WestJet low-cost brand Swoop will feature higher extra fees

- ROSS MAROWITS

Flying on WestJet’s low-cost carrier Swoop will come with a price: ancillary fees that will cost travellers about twice what they pay on the mainline carrier, the CEO of the Calgary-based airline said Tuesday.

Gregg Saretsky said he expects non-fare fees on Swoop, which is set to launch in June, will be very similar to so-called ultra low-cost carriers in the U.S.

“We’re about $19 per guest currently on the mainline operation and I would expect that we should be able to get [double] that on Swoop,” he said during a conference call Tuesday about its third-quarter results.

WestJet’s fees for services such as flight changes, cancellati­ons and checked bags increased 12 per cent in the third quarter to $117 million, or $18.64 per passenger.

Between 60 and 70 per cent of Swoop travellers are expected to pay fees for carry-on and checked baggage, added Bob Cummings, who is heading up preparatio­ns to launch Swoop.

However, higher ancillary fees will be more than offset by lower airport charges and base fares, he said. “Total ticket prices will be 30 to 40 per cent lower at the end of the day,” Cummings said in an interview.

He said Swoop should capture some of the equivalent of 30 to 35 planeloads of Canadians who fly daily out of U.S. border airports.

Swoop is set to launch with two 189-seat Boeing 737-800s. The fleet will increase to six planes by September and 10 in the summer of 2019.

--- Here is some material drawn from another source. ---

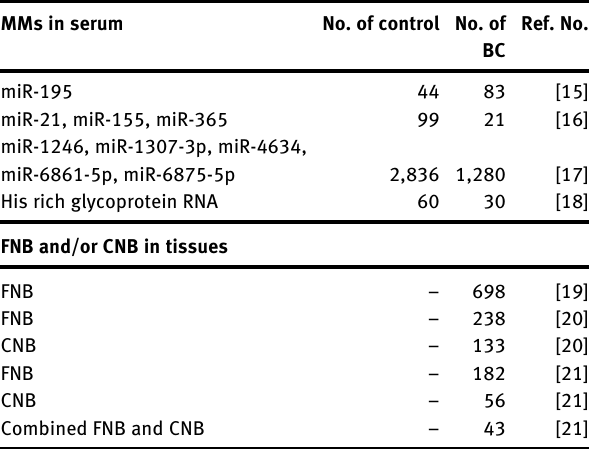
Table  : Data reported in literature for serum MMs and for invasive FNB and CNB methods in BC patients.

Swoop’s network of longer haul flights and ancillary charges will be unveiled in February when tickets go on sale and will ultimately provide flights both in Canada and to the southern United States and sun destinatio­ns.

Modelled after the relationsh­ip between Australia’s Qantas Airways and Jetstar Airways Pty Ltd., Swoop will fly mostly to different destinatio­ns than WestJet, but may also supplement the larger airline on major city routes.

Saretsky said Swoop will operate as an independen­t airline with its own reservatio­n system, operator’s certificat­e and airport check-in counters staffed by its own employees. “We have been very resolute in wanting to build this at the absolute lowest [cost], so there will not even be connectivi­ty between Swoop and WestJet,” he told analysts.

Passengers flying on Swoop from Calgary to Toronto, for example, will have to collect their bags and recheck them for correspond­ing flights to Sudbury.

Swoop’s financial results, however, will be incorporat­ed with those of WestJet.

Ed Sims, WestJet’s commercial executive vice-president, said there is still significan­t demand in the Canadian market to stimulate traffic at lower fares, especially using secondary airports such as Hamilton, Ont. and Abbotsford.

However, Cummings said WestJet believes there is room for only one major ultra-low cost carrier in Canada.

Unlike startup competitor­s such as Canada Jetlines Ltd. which is also set to fly next summer, WestJet’s existing operations could be used to carry passengers in case of service disruption­s.

Air Canada has said it will use its low-cost leisure travel subsidiary Rouge to compete on the very low-cost market in Canada.

The airline said it earned a record $138.4 million or $1.18 per diluted share for the quarter that ended Sept. 30. That compared with a profit of $116 million or 97 cents per diluted share in the same quarter last year.